Saved data entries:

◆ ◆ ◆ ◆

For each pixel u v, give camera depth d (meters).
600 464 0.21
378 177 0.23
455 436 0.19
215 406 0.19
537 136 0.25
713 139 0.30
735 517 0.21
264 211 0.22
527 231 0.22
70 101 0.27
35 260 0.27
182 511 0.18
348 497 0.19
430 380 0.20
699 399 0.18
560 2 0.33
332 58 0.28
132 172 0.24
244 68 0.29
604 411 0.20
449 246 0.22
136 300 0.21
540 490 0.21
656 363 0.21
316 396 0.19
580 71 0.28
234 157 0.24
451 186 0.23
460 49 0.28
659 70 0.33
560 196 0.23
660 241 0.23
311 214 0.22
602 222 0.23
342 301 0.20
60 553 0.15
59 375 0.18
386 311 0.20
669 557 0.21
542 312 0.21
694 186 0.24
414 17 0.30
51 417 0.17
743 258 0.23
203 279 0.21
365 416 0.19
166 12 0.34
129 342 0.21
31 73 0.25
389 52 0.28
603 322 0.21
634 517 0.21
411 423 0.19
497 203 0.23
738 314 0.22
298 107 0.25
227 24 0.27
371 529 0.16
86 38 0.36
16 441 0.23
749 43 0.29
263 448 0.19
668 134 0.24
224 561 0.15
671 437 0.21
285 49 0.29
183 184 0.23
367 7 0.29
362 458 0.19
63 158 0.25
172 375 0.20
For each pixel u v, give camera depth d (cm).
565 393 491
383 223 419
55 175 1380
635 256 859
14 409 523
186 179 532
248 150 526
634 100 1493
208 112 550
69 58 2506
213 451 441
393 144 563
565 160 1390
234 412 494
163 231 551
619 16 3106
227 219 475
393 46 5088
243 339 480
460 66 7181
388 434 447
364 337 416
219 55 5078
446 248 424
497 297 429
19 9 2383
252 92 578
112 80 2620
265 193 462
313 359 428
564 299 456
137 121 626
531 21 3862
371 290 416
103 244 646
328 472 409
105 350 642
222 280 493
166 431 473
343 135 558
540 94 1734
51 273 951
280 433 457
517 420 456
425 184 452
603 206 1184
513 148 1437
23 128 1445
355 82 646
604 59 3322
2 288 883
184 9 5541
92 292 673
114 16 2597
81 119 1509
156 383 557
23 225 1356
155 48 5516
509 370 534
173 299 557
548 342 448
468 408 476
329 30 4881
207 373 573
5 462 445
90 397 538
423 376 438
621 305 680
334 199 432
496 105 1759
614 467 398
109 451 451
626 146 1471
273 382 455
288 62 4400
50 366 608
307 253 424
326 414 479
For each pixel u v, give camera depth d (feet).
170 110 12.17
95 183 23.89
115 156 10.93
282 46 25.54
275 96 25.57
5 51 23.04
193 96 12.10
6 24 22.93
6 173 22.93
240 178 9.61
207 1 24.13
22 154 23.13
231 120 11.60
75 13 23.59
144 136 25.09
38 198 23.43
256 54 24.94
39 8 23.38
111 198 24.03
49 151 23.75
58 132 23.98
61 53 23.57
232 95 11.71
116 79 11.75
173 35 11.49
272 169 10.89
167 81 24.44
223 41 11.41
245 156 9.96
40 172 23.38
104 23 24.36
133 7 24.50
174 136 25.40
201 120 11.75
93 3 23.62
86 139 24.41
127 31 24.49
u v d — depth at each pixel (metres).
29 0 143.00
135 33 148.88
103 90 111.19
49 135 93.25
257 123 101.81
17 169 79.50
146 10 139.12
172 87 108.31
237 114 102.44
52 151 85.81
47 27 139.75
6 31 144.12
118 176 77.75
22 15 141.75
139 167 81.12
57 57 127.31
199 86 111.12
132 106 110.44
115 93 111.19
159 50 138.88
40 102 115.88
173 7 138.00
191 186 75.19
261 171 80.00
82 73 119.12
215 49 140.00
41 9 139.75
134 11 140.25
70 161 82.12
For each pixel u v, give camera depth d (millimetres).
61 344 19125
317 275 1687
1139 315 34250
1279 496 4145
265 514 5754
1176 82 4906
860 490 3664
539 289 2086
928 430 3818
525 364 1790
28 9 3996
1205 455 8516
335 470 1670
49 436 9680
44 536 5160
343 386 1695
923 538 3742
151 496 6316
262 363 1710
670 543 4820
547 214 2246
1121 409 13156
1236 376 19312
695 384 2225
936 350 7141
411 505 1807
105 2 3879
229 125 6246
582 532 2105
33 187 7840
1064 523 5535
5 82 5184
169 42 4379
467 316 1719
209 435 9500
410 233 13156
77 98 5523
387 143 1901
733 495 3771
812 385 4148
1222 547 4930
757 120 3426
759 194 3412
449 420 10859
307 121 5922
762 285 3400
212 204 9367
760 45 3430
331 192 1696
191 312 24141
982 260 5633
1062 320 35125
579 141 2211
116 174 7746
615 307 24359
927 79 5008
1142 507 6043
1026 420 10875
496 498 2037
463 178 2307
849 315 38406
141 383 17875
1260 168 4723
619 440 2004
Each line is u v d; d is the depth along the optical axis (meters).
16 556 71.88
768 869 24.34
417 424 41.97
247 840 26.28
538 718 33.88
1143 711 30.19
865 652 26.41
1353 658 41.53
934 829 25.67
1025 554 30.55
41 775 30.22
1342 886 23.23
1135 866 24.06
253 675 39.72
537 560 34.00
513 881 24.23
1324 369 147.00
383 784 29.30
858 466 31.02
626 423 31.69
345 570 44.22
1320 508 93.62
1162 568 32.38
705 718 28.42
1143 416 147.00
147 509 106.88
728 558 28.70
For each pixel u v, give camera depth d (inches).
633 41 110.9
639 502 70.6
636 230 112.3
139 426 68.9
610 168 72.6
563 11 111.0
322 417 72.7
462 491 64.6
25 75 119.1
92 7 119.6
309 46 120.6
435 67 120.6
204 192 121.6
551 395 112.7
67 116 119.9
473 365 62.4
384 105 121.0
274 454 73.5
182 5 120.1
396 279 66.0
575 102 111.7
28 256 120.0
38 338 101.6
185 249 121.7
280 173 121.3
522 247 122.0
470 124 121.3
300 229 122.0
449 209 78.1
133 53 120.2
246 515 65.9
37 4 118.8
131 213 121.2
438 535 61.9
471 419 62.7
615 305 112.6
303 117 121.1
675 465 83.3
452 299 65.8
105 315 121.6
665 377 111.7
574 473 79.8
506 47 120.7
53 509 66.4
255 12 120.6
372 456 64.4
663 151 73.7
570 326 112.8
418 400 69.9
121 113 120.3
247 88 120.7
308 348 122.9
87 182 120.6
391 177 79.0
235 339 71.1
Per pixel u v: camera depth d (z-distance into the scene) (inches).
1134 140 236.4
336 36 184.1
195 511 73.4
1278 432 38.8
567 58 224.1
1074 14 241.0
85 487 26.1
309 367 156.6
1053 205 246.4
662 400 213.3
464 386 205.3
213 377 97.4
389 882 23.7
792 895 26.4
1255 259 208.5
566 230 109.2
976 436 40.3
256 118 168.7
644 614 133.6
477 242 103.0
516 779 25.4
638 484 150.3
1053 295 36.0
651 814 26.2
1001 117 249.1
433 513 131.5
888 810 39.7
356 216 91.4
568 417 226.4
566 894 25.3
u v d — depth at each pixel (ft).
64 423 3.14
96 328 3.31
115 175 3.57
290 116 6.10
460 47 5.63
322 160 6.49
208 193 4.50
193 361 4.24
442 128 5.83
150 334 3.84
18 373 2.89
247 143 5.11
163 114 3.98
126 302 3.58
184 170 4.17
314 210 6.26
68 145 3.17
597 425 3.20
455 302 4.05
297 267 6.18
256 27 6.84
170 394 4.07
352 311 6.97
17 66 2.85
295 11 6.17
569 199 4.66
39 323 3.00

◆ ◆ ◆ ◆

What to produce |
Repeat the data in its entirety, word for word.

Answer to this problem |
For each pixel u v, give camera depth d (meters).
600 464 0.21
378 177 0.23
455 436 0.19
215 406 0.19
537 136 0.25
713 139 0.30
735 517 0.21
264 211 0.22
527 231 0.22
70 101 0.27
35 260 0.27
182 511 0.18
348 497 0.19
430 380 0.20
699 399 0.18
560 2 0.33
332 58 0.28
132 172 0.24
244 68 0.29
604 411 0.20
449 246 0.22
136 300 0.21
540 490 0.21
656 363 0.21
316 396 0.19
580 71 0.28
234 157 0.24
451 186 0.23
460 49 0.28
659 70 0.33
560 196 0.23
660 241 0.23
311 214 0.22
602 222 0.23
342 301 0.20
60 553 0.15
59 375 0.18
386 311 0.20
669 557 0.21
542 312 0.21
694 186 0.24
414 17 0.30
51 417 0.17
743 258 0.23
203 279 0.21
365 416 0.19
166 12 0.34
129 342 0.21
31 73 0.25
389 52 0.28
603 322 0.21
634 517 0.21
411 423 0.19
497 203 0.23
738 314 0.22
298 107 0.25
227 24 0.27
371 529 0.16
86 38 0.36
16 441 0.23
749 43 0.29
263 448 0.19
668 134 0.24
224 561 0.15
671 437 0.21
285 49 0.29
183 184 0.23
367 7 0.29
362 458 0.19
63 158 0.25
172 375 0.20
For each pixel u v, give camera depth d (cm).
565 393 491
383 223 419
55 175 1380
635 256 859
14 409 523
186 179 532
248 150 526
634 100 1493
208 112 550
69 58 2506
213 451 441
393 144 563
565 160 1390
234 412 494
163 231 551
619 16 3106
227 219 475
393 46 5088
243 339 480
460 66 7181
388 434 447
364 337 416
219 55 5078
446 248 424
497 297 429
19 9 2383
252 92 578
112 80 2620
265 193 462
313 359 428
564 299 456
137 121 626
531 21 3862
371 290 416
103 244 646
328 472 409
105 350 642
222 280 493
166 431 473
343 135 558
540 94 1734
51 273 951
280 433 457
517 420 456
425 184 452
603 206 1184
513 148 1437
23 128 1445
355 82 646
604 59 3322
2 288 883
184 9 5541
92 292 673
114 16 2597
81 119 1509
156 383 557
23 225 1356
155 48 5516
509 370 534
173 299 557
548 342 448
468 408 476
329 30 4881
207 373 573
5 462 445
90 397 538
423 376 438
621 305 680
334 199 432
496 105 1759
614 467 398
109 451 451
626 146 1471
273 382 455
288 62 4400
50 366 608
307 253 424
326 414 479
For each pixel u v, give camera depth d (feet).
170 110 12.17
95 183 23.89
115 156 10.93
282 46 25.54
275 96 25.57
5 51 23.04
193 96 12.10
6 24 22.93
6 173 22.93
240 178 9.61
207 1 24.13
22 154 23.13
231 120 11.60
75 13 23.59
144 136 25.09
38 198 23.43
256 54 24.94
39 8 23.38
111 198 24.03
49 151 23.75
58 132 23.98
61 53 23.57
232 95 11.71
116 79 11.75
173 35 11.49
272 169 10.89
167 81 24.44
223 41 11.41
245 156 9.96
40 172 23.38
104 23 24.36
133 7 24.50
174 136 25.40
201 120 11.75
93 3 23.62
86 139 24.41
127 31 24.49
u v d — depth at each pixel (metres).
29 0 143.00
135 33 148.88
103 90 111.19
49 135 93.25
257 123 101.81
17 169 79.50
146 10 139.12
172 87 108.31
237 114 102.44
52 151 85.81
47 27 139.75
6 31 144.12
118 176 77.75
22 15 141.75
139 167 81.12
57 57 127.31
199 86 111.12
132 106 110.44
115 93 111.19
159 50 138.88
40 102 115.88
173 7 138.00
191 186 75.19
261 171 80.00
82 73 119.12
215 49 140.00
41 9 139.75
134 11 140.25
70 161 82.12
For each pixel u v, give camera depth d (millimetres).
61 344 19125
317 275 1687
1139 315 34250
1279 496 4145
265 514 5754
1176 82 4906
860 490 3664
539 289 2086
928 430 3818
525 364 1790
28 9 3996
1205 455 8516
335 470 1670
49 436 9680
44 536 5160
343 386 1695
923 538 3742
151 496 6316
262 363 1710
670 543 4820
547 214 2246
1121 409 13156
1236 376 19312
695 384 2225
936 350 7141
411 505 1807
105 2 3879
229 125 6246
582 532 2105
33 187 7840
1064 523 5535
5 82 5184
169 42 4379
467 316 1719
209 435 9500
410 233 13156
77 98 5523
387 143 1901
733 495 3771
812 385 4148
1222 547 4930
757 120 3426
759 194 3412
449 420 10859
307 121 5922
762 285 3400
212 204 9367
760 45 3430
331 192 1696
191 312 24141
982 260 5633
1062 320 35125
579 141 2211
116 174 7746
615 307 24359
927 79 5008
1142 507 6043
1026 420 10875
496 498 2037
463 178 2307
849 315 38406
141 383 17875
1260 168 4723
619 440 2004
Each line is u v d; d is the depth along the optical axis (meters).
16 556 71.88
768 869 24.34
417 424 41.97
247 840 26.28
538 718 33.88
1143 711 30.19
865 652 26.41
1353 658 41.53
934 829 25.67
1025 554 30.55
41 775 30.22
1342 886 23.23
1135 866 24.06
253 675 39.72
537 560 34.00
513 881 24.23
1324 369 147.00
383 784 29.30
858 466 31.02
626 423 31.69
345 570 44.22
1320 508 93.62
1162 568 32.38
705 718 28.42
1143 416 147.00
147 509 106.88
728 558 28.70
For each pixel u v, give camera depth d (inches).
633 41 110.9
639 502 70.6
636 230 112.3
139 426 68.9
610 168 72.6
563 11 111.0
322 417 72.7
462 491 64.6
25 75 119.1
92 7 119.6
309 46 120.6
435 67 120.6
204 192 121.6
551 395 112.7
67 116 119.9
473 365 62.4
384 105 121.0
274 454 73.5
182 5 120.1
396 279 66.0
575 102 111.7
28 256 120.0
38 338 101.6
185 249 121.7
280 173 121.3
522 247 122.0
470 124 121.3
300 229 122.0
449 209 78.1
133 53 120.2
246 515 65.9
37 4 118.8
131 213 121.2
438 535 61.9
471 419 62.7
615 305 112.6
303 117 121.1
675 465 83.3
452 299 65.8
105 315 121.6
665 377 111.7
574 473 79.8
506 47 120.7
53 509 66.4
255 12 120.6
372 456 64.4
663 151 73.7
570 326 112.8
418 400 69.9
121 113 120.3
247 88 120.7
308 348 122.9
87 182 120.6
391 177 79.0
235 339 71.1
Per pixel u v: camera depth d (z-distance into the scene) (inches).
1134 140 236.4
336 36 184.1
195 511 73.4
1278 432 38.8
567 58 224.1
1074 14 241.0
85 487 26.1
309 367 156.6
1053 205 246.4
662 400 213.3
464 386 205.3
213 377 97.4
389 882 23.7
792 895 26.4
1255 259 208.5
566 230 109.2
976 436 40.3
256 118 168.7
644 614 133.6
477 242 103.0
516 779 25.4
638 484 150.3
1053 295 36.0
651 814 26.2
1001 117 249.1
433 513 131.5
888 810 39.7
356 216 91.4
568 417 226.4
566 894 25.3
u v d — depth at each pixel (ft).
64 423 3.14
96 328 3.31
115 175 3.57
290 116 6.10
460 47 5.63
322 160 6.49
208 193 4.50
193 361 4.24
442 128 5.83
150 334 3.84
18 373 2.89
247 143 5.11
163 114 3.98
126 302 3.58
184 170 4.17
314 210 6.26
68 145 3.17
597 425 3.20
455 302 4.05
297 267 6.18
256 27 6.84
170 394 4.07
352 311 6.97
17 66 2.85
295 11 6.17
569 199 4.66
39 323 3.00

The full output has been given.